• **EXERCISE PROMPT**: Whenever a line in the data holds the string "Samsung", copy that line.

• **THE INPUT**:
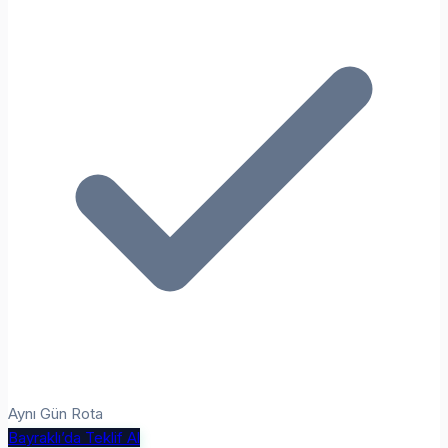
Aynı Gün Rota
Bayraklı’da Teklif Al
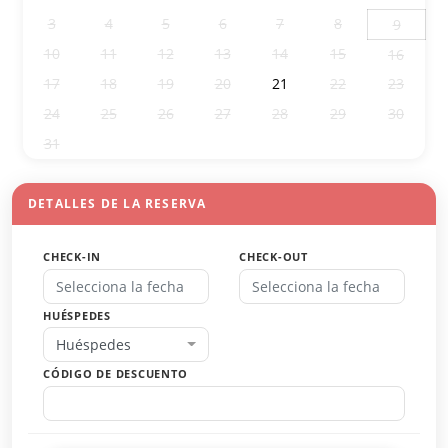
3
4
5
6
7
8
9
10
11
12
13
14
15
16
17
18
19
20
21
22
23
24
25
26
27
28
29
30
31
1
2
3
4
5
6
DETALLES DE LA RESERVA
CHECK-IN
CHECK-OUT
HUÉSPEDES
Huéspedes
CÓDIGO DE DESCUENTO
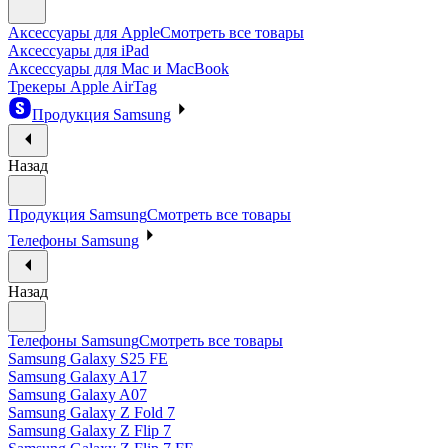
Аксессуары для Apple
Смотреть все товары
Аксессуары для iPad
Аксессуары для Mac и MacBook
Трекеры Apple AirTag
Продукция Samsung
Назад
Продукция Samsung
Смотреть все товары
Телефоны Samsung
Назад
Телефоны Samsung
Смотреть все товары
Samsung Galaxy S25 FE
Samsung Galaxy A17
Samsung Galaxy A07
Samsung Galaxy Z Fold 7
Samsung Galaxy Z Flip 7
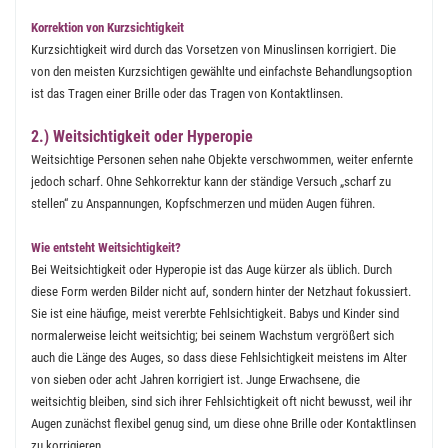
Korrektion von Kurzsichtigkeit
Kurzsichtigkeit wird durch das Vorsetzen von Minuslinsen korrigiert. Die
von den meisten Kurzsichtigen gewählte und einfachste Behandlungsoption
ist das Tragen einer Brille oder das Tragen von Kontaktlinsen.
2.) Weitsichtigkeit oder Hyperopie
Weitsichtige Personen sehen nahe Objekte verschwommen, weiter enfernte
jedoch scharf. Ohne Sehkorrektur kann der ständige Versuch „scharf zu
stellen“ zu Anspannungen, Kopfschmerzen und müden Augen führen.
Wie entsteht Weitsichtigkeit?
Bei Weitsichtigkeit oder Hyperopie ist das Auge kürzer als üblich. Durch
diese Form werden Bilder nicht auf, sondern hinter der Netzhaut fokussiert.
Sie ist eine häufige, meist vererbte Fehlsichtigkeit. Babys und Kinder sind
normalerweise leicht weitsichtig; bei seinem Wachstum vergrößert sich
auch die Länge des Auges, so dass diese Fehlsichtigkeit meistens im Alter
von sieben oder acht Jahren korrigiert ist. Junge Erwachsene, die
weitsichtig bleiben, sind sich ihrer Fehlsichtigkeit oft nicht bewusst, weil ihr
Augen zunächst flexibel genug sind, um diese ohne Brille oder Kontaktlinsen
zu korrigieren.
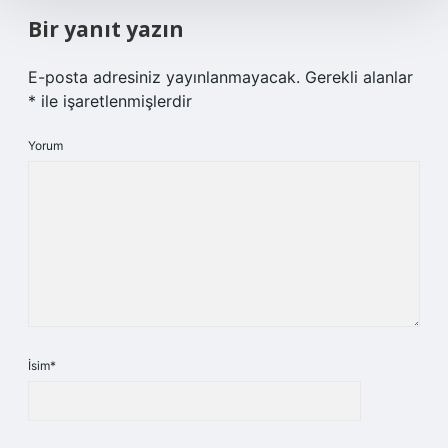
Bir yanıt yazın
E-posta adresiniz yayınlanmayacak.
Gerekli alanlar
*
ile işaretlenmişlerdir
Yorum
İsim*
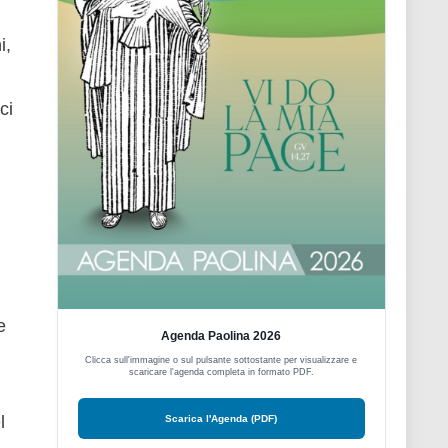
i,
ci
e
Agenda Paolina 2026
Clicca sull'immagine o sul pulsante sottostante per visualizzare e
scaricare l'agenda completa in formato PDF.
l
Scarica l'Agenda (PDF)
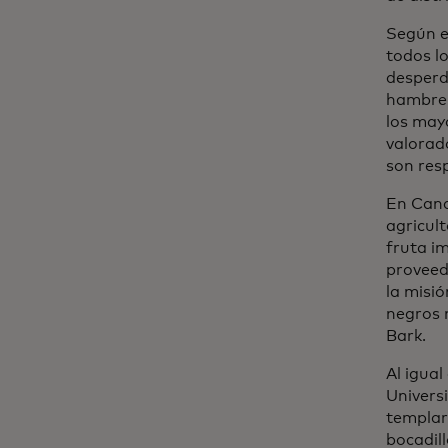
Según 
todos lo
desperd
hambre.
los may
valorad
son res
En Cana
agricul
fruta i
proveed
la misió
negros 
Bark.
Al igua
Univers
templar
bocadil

• **OUTPUT OF THE TASK**:
Продукция Samsung
Продукция Samsung
Телефоны Samsung
Телефоны Samsung
Samsung Galaxy S25 FE
Samsung Galaxy A17
Samsung Galaxy A07
Samsung Galaxy Z Fold 7
Samsung Galaxy Z Flip 7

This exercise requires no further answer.